A panel of financial regulators, including the Pension Fund Regulatory and Development Authority and the Insurance Regulatory and Development Authority of India as well as the RBI and Sebi, met last month and discussed a proposal to give CRAs limited access to the RBI’s Central Repository of Information on Large Credits (CRILC).
The CRILC is a borrower-level data set focusing on systemically important credit exposures. Banks report to the CRILC credit information on all their borrowers having aggregate fund-based and non-fund-based exposure of Rs 50 million and above.
Sources said the central bank had cited sensitivity and confidentially issues for allowing third-party access to large credit data information. The RBI had also assured that it would ask lenders to improve the information sharing under the current mechanism of Credit Information Company (CIC).
Currently, the rating agencies can access the CIC that is an independent, third-party institution collecting financial data regarding loans, credit cards, and more about individuals and shares it with its members.
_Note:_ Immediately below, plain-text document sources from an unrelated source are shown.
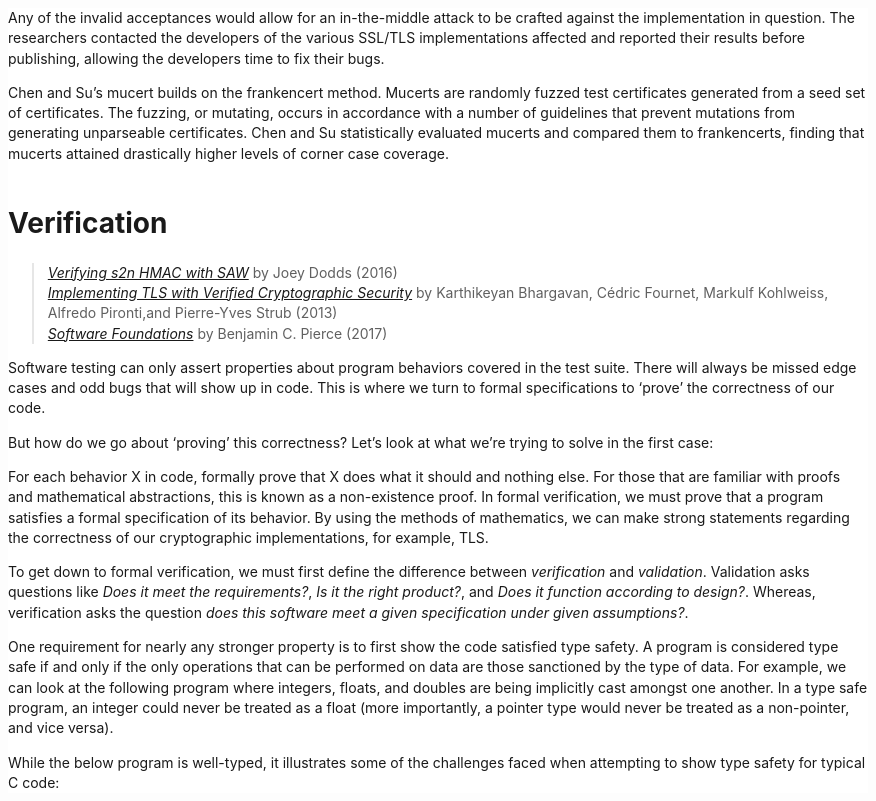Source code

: Any of the invalid acceptances would allow for an in-the-middle attack to be crafted against the implementation in question.  The researchers contacted the developers of the various SSL/TLS implementations affected and reported their results before publishing, allowing the developers time to fix their bugs.

Chen and Su’s mucert builds on the frankencert method.  Mucerts are randomly fuzzed test certificates generated from a seed set of certificates.  The fuzzing, or mutating, occurs in accordance with a number of guidelines that prevent mutations from generating unparseable certificates.  Chen and Su statistically evaluated mucerts and compared them to frankencerts, finding that mucerts attained drastically higher levels of corner case coverage.

# Verification

> [*Verifying s2n HMAC with SAW*](https://galois.com/blog/2016/09/verifying-s2n-hmac-with-saw/) by Joey Dodds (2016) <br>
> [*Implementing TLS with Verified Cryptographic Security*](https://www.microsoft.com/en-us/research/publication/implementing-tls-with-verified-cryptographic-security/) by Karthikeyan Bhargavan, Cédric Fournet, Markulf Kohlweiss, Alfredo Pironti,and Pierre-Yves Strub (2013) <br>
> [*Software Foundations*](http://www.cis.upenn.edu/~bcpierce/sf/current/Preface.html#lab2) by Benjamin C. Pierce (2017)

Software testing can only assert properties about program behaviors covered in the test suite. There will always be missed edge cases and odd bugs that will show up in code. This is where we turn to formal specifications to ‘prove’ the correctness of our code. 

But how do we go about ‘proving’ this correctness? Let’s look at what we’re trying to solve in the first case:

For each behavior X in code, formally prove that X does what it should and nothing else. For those that are familiar with proofs and mathematical abstractions, this is known as a non-existence proof. In formal verification, we must prove that a program satisfies a formal specification of its behavior. By using the methods of mathematics, we can make strong statements regarding the correctness of our cryptographic implementations, for example, TLS.

To get down to formal verification, we must first define the difference between _verification_ and _validation_. Validation asks questions like _Does it meet the requirements?_, _Is it the right product?_, and _Does it function according to design?_.  Whereas, verification asks the question _does this software meet a given specification under given assumptions?_.  

One requirement for nearly any stronger property is to first show the code satisfied type safety. A program is considered type safe if and only if the only operations that can be performed on data are those sanctioned by the type of data. For example, we can look at the following program where integers, floats, and doubles are being implicitly cast amongst one another. In a type safe program, an integer could never be treated as a float (more importantly, a pointer type would never be treated as a non-pointer, and vice versa). 

While the below program is well-typed, it illustrates some of the
challenges faced when attempting to show type safety for typical C
code:

<center>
Banks and non-banking financial institutions usually take data from the CIC.
Sebi argued rating agencies cannot decide ratings based on the CIC, as it is not rapid, clean and accurate. It also said the CIC did not provide the updated data about the history of borrowers, repayment dues and so on.
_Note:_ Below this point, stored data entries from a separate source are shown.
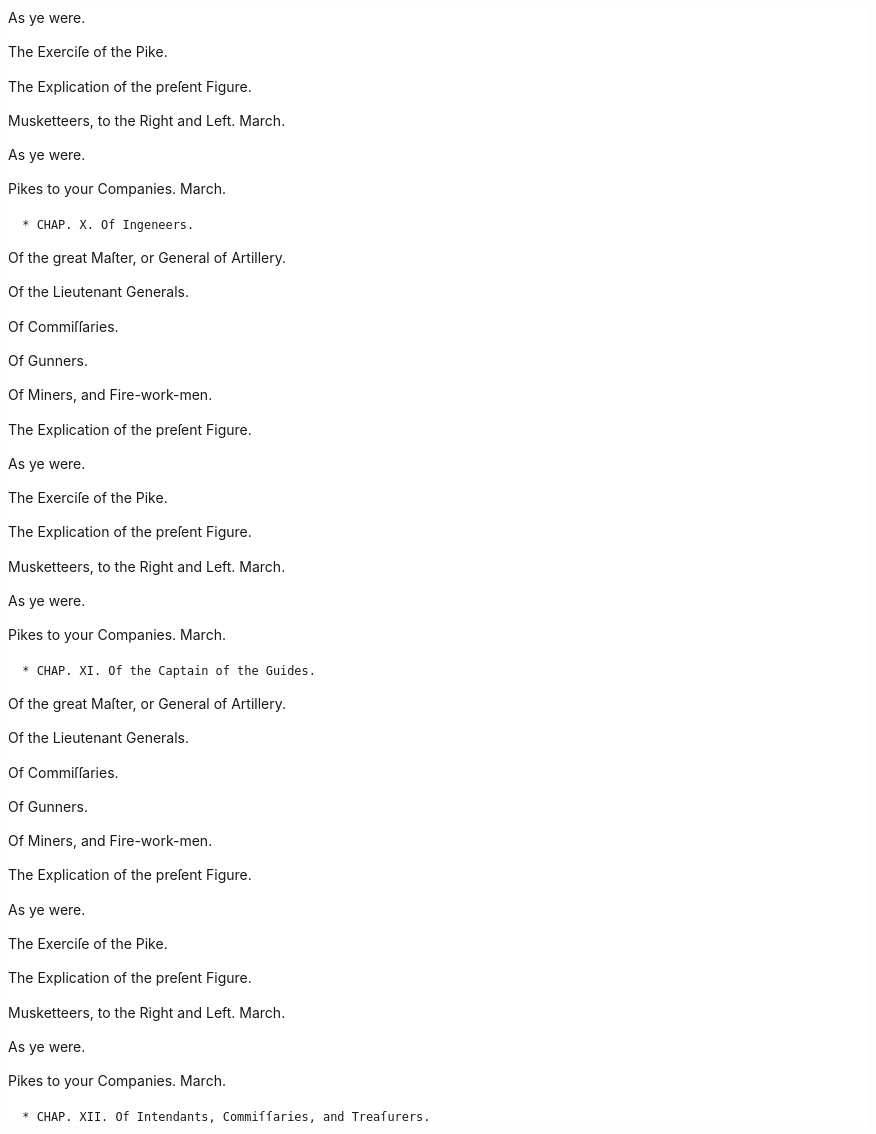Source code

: As ye were.

The Exerciſe of the Pike.

The Explication of the preſent Figure.

Musketteers, to the Right and Left. March.

As ye were.

Pikes to your Companies. March.

      * CHAP. X. Of Ingeneers.

Of the great Maſter, or General of Artillery.

Of the Lieutenant Generals.

Of Commiſſaries.

Of Gunners.

Of Miners, and Fire-work-men.

The Explication of the preſent Figure.

As ye were.

The Exerciſe of the Pike.

The Explication of the preſent Figure.

Musketteers, to the Right and Left. March.

As ye were.

Pikes to your Companies. March.

      * CHAP. XI. Of the Captain of the Guides.

Of the great Maſter, or General of Artillery.

Of the Lieutenant Generals.

Of Commiſſaries.

Of Gunners.

Of Miners, and Fire-work-men.

The Explication of the preſent Figure.

As ye were.

The Exerciſe of the Pike.

The Explication of the preſent Figure.

Musketteers, to the Right and Left. March.

As ye were.

Pikes to your Companies. March.

      * CHAP. XII. Of Intendants, Commiſſaries, and Treaſurers.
The market regulator said there was a substantial difference in the default data disclosed by rating agencies and the one available with the CRILC. Even the central bank has raised this concern over divergence in default rates identified by the CRAs and the CRILC.
“Banks are mandated to provide all updates about borrowers to the RBI’s repository. But, the lenders have been reluctant on sharing the same with CRAs due to their confidentiality clause with the said borrower,” said the source cited above.
To address this, Sebi recently amended its regulations on rating agencies by adding a clause in the agreement between an issuer and a rater to provide an “explicit consent” from the issuer to obtain information related to loans, repayment, delay, etc. from banks or other lending institutions.
Sources said banks are miffed with this amendment as giving individual borrower data is a tedious job which would increase their workload. The RBI, too, is not willing to allow banks to give individual credit account information.
Amid surging cases of debt defaults including in IL&FS, the role of rating agencies have come under the regulatory glare. The market regulator has been making constant changes in the CRA rules for better monitoring and improving performance.
CRAs have been complaining they are dependent on the information provided by the borrowers as banks never disclose borrowing and lending information.
In 2017, Sebi had proposed it make it mandatory for listed companies to make disclosure of their loan defaults to the stock exchanges if they fail to make repayment of dues and interest within 24 hours. However, the proposal was then turned down by the government, as the central bank was of view that banks would need another Rs 26,000 crore capital if the measure was implemented.